# Symbol Question

1. Jan 6, 2009

### karkas

I have seen the symbol dx in differential equations, but recently I saw it appear in various other equations that I previously thought included Δx instead of dx.

Are those two symbols the same? I mean, is Δx = dx = xfinal - xinitial ?

This may be the wrong thread, but I am still a newcomer, and plus I thought I saw another such question around here before!

Thanks

2. Jan 6, 2009

### tiny-tim

Welcome to PF!

Hi karkas! Welcome to PF!

∆x is an actual difference.

dx is an infinitesimal difference.

dx/dt = lim{∆x(t)/∆t} = lim{[x(t+∆t) - x(t)]/∆t}.

(for linear functions, of course, it makes no difference)

So Δx = xfinal - xinitial is correct

but dx = xfinal - xinitial is wrong

3. Jan 6, 2009

### karkas

Thanks Tiny - tim!

Yet I still don't understand something (probably it's because we're taught everything in Greek and I am still not adept with English terminology).

If I say that the speed is v = Δx/Δt and v = dx/dt is the same thing if there is no force disrupting the linear movement?

4. Jan 6, 2009

### tiny-tim

hmm … mathematical symbols should be an international language!

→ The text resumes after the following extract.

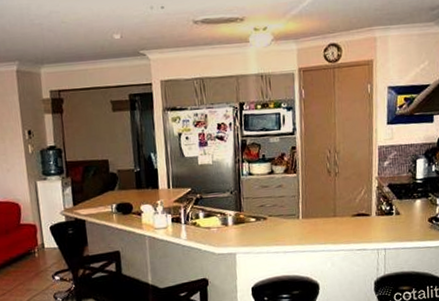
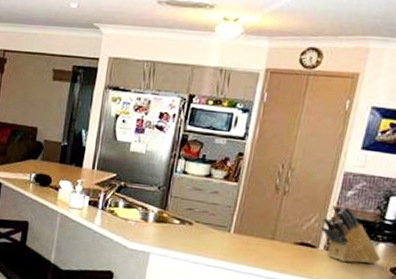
knife block: none [369,175,420,223] -> present [320,206,381,264]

Yes, v = dx/dt is always correct …

but if there's no acceleration, then v = ∆x/∆t is also correct.

However, when you write dx/dt, you don't need to explain it,

but when you write ∆x/∆t, you need to specify a particular interval.

5. Jan 6, 2009

### Dr.D

In physics and engineering, cap delta is frequently used to denote a finite change, a little bit of something. Thus cap delta x denotes a finite change in x.

It is common in setting up a problem to write things in terms of finite differences before passing to the limit when these differences, in the form of ratios, become derivatives.